Возвращаясь домой, я думаю, почему, собственно, я не хочу и не могу назвать Веру Говорухину Верой Говорухиной и подпортить ей жизнь на склоне ее лет. Сделать ей больно и стыдно. И понимаю с ходу: вот тут собака и порылась – в боли. Стукачи любят чужую боль. Ах, как они ее смакуют, держа в руках кляпы, иголки, наручники и прочий иезуитский инвентарь. Вера и иже с ней вся мелкая сошка удовлетворяются воображением доставляемой боли и мук. Как при этом ведут себя смайлики, я не знаю. Поднимаются ли вверх или свисают уголками вниз от достигнутого наслаждения?.. Я теперь много думаю о Вере. Но эссе о телеге как русской национальной идее у меня не идет. Вот случился рассказ. Но и в нем я изменила фамилию.

Что страшнее страха?

В детстве я боялась человека с ружьем. И это еще до войны, когда с ружьем ходили наши. Я кидалась в колени бабушке и зажмуривала глаза. А всего ничего – прошел дядька с пистолетом. Странное дело, но вооруженные немцы (это оккупация) такого страха не внушали. Это были враги. Нормально. Я не знала еще о ГПУ, ГУЛАГе, у меня просто сидели в лагерях дядья. Бабушка говорила «в ДОПРе». Даже когда они гнили в болотах Зауралья – для нее все был «ДОПР».

Я боялась наших с оружием, будучи студенткой, потом учительницей, потом матерью своих детей. Я стыдилась страха как физического уродства. Потом привыкла, и страх мой постарел и умер, когда пришел Горбачев.

Летом я возвращалась с дачи. Подземный переход к дому оцеплен собаками и страшными молодцами в масках. Кого-то ловили, что ли? Как выяснилось потом, не поймали, ибо никогда в переходе еще никого не поймали. Но они «поймали» меня, уже очень немолодую женщину: они отловили существовавший где-то в подпространстве мой изгнанный Горбачевым страх и вернули его в надлежащее место его прежнего долгого проживания. А потом пошли эти бандитские маски по телику, и я вернулась к своему детству.

Нас добьет не нехватка лекарств, не стопроцентная оплата коммунальных услуг, не наглый янки. Раньше мы вымрем от страха, который то ли сознательно, то ли по неумению действовать по-другому вводит в нас власть…

Центр безопасности

У Бори Мосина патологическая мнительность.

Это начало рассказа, а дальше я попрошу набрать мелкими буквами, потому что, прежде чем идти дальше, я должна поделиться некоторыми теоретическими соображениями о человеческом организме.

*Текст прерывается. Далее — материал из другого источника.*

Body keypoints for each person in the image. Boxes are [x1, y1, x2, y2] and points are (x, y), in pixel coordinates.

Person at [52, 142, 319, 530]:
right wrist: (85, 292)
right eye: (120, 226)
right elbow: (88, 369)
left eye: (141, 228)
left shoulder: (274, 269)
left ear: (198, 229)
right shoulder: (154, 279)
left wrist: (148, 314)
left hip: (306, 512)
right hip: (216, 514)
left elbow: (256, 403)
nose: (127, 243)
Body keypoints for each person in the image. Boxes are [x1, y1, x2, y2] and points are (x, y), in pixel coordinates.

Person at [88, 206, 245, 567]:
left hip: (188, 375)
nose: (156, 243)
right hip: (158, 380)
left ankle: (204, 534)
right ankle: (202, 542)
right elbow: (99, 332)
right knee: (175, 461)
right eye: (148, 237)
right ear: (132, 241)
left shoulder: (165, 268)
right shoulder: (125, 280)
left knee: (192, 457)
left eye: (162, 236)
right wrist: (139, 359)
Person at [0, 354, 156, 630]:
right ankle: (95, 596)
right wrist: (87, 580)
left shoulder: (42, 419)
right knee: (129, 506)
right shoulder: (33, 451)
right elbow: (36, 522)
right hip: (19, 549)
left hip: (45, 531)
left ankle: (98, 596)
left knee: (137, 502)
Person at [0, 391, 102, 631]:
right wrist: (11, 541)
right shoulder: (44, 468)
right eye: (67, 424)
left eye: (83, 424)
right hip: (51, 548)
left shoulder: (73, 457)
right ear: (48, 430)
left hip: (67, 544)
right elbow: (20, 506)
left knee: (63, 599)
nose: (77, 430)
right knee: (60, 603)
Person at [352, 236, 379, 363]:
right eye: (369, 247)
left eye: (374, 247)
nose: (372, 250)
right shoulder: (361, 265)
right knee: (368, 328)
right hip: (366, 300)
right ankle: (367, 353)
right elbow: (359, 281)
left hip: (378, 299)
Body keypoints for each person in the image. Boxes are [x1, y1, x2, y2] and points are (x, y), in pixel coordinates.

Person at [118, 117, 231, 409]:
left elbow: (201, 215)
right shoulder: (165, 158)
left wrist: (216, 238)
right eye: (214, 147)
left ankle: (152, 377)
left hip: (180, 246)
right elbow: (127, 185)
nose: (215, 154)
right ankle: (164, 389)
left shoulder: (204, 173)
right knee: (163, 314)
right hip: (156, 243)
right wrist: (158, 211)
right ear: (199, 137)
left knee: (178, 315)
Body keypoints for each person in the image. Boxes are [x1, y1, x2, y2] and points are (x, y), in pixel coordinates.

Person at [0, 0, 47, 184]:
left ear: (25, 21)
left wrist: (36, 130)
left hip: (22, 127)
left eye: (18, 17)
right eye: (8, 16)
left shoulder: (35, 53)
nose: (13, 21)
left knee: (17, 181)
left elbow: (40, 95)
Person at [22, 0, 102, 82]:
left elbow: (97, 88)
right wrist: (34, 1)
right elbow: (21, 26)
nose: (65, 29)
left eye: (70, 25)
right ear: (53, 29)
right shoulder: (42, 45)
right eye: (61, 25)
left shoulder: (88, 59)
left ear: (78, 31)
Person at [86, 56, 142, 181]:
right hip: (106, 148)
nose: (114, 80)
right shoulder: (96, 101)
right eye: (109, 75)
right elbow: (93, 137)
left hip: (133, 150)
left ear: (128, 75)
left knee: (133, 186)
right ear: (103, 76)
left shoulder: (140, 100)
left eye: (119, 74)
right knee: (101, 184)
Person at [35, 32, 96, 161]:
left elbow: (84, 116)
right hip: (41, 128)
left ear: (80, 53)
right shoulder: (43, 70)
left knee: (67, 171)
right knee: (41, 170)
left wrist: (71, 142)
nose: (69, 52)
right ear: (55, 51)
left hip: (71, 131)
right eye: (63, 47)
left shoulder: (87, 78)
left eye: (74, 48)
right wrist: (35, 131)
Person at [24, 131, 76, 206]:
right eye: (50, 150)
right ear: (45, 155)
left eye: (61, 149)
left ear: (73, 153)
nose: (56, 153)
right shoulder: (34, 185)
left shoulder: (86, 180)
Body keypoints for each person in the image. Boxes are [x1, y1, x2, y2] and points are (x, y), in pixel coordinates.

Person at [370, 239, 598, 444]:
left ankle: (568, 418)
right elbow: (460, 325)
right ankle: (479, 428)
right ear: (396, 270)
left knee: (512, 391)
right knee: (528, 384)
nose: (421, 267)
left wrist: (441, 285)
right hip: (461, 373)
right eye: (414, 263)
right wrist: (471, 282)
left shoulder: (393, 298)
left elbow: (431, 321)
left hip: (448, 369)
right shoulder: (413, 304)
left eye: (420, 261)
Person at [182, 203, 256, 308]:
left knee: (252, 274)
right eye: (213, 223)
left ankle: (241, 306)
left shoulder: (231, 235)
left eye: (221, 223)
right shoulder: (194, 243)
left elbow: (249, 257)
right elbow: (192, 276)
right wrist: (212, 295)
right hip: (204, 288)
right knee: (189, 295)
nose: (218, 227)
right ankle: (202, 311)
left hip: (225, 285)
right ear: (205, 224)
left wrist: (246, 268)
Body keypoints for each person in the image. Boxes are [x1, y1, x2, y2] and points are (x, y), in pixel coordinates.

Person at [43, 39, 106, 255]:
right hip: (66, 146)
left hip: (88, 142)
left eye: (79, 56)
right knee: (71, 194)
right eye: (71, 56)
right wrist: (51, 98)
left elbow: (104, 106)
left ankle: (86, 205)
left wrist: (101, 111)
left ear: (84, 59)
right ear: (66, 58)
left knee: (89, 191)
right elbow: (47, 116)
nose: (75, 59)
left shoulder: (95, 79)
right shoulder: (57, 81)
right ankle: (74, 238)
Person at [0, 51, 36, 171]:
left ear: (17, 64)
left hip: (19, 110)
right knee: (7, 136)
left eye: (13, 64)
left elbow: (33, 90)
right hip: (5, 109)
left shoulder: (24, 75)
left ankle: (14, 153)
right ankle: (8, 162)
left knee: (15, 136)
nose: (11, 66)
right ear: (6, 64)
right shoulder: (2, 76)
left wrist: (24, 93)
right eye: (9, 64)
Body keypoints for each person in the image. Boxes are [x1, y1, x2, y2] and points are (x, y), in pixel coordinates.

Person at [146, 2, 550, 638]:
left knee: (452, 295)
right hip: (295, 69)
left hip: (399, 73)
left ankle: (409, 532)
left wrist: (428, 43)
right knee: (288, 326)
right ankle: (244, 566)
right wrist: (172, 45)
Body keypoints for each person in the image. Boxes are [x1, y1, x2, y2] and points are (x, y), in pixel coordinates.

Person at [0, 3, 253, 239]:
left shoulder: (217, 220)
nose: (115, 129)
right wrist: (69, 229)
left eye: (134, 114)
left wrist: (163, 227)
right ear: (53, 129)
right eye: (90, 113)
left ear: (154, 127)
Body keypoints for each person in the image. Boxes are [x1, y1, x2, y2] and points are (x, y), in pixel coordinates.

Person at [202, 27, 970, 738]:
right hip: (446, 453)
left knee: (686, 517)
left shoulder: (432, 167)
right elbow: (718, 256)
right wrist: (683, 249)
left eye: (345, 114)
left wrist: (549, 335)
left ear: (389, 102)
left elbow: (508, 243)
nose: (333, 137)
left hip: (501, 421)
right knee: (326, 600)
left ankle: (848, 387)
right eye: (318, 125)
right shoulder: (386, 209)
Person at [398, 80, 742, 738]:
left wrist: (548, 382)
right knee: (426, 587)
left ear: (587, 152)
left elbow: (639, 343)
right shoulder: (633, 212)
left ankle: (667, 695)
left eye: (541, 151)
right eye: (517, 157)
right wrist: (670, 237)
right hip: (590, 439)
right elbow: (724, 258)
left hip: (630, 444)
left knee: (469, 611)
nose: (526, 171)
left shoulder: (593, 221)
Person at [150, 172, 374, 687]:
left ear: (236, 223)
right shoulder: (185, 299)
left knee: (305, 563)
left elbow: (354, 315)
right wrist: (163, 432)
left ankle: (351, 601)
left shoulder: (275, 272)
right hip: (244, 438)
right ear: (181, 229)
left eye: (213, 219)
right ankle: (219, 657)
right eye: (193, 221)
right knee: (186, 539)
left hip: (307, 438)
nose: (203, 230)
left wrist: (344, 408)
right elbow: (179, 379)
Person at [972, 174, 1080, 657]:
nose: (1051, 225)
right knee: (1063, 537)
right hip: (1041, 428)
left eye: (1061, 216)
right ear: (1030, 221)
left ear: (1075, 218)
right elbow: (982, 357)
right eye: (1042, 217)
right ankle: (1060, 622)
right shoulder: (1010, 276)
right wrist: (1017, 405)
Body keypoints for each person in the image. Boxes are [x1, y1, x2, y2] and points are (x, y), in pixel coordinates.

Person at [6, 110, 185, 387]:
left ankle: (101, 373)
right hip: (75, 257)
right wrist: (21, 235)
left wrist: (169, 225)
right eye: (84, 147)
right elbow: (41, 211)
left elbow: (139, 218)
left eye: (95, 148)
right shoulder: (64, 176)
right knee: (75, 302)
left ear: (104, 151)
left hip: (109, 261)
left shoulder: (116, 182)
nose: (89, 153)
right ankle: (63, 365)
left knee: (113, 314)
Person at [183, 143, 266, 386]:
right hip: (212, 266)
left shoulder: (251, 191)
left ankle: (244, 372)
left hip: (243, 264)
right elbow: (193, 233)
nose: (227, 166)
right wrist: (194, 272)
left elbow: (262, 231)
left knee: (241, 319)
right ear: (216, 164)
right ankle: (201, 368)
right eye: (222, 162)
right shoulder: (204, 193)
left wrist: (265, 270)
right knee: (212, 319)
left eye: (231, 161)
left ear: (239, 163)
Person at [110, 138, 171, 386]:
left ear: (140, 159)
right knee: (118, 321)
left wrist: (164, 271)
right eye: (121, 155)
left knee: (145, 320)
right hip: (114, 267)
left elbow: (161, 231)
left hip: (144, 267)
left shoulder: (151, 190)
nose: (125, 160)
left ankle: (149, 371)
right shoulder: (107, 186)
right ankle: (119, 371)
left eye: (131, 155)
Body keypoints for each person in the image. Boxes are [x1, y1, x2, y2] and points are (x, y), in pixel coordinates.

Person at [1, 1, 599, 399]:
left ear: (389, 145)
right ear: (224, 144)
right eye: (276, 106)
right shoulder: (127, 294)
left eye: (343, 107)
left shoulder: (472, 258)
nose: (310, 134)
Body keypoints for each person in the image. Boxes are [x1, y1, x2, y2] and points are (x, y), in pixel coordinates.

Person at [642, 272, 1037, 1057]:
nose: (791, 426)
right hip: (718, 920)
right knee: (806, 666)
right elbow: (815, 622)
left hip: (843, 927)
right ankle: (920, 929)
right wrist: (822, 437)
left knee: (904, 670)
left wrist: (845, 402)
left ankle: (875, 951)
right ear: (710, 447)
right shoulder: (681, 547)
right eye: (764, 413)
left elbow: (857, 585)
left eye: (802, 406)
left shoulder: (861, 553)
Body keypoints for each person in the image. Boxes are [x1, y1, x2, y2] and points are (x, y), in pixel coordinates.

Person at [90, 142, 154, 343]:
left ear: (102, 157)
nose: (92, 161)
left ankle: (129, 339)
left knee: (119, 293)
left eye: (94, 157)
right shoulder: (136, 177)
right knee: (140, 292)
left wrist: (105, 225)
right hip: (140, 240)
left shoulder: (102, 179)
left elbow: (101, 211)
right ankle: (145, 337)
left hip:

То, что мы несмотря ни на что еще сколько-то лет живем (см. все медицинские справочники, а также демографические статьи в «Литературной газете»), говорит о том, что нас что-то охраняет. Это что-то – наш внутренний Центр Безопасности, который приходит нам на выручку, когда кажется, что никаких сил уже нет.

Он совершает там какое-то перераспределение по внутренним отсекам – и, глядишь, пришла пора идти на пенсию, а человек еще полон энергии, так разумно Центром распределенной, что опять приходится вмешиваться «Литгазете» в защиту энергичного и резвого пенсионера.

Центр Безопасности спасет нас в почти безнадежной ситуации, порывшись в ваших внутренних закромах, – а теперь, пожалуйста, опять большими буквами, я продолжаю свой рассказ.

Итак, у Бори Мосина патологическая мнительность. Уже как мания. Не такая, что на него нужно заводить медицинскую карточку, а такая, что работать с ним вместе нет никаких сил. Одно спасение – моя теория о Центре, о которой я рассказала своим братьям по общению с Борей и на которую все стали безумно надеяться.

Пожалуйста, мелкими буквами: эксплуатировать безжалостно любое научное открытие вредно и антигуманно. Тем более рассчитывать на науку больше, чем на самоё себя.

Дальше – как раньше.

– Встретил вчера Главного в гастрономе, а он сделал вид, что не видит меня, – с ужасом рассказывает нам утром Боря. – Я понимаю, я задерживаю сроки работы, но ведь – подтвердите, ребята, – не по собственной же вине. Зачем же сразу увольнять?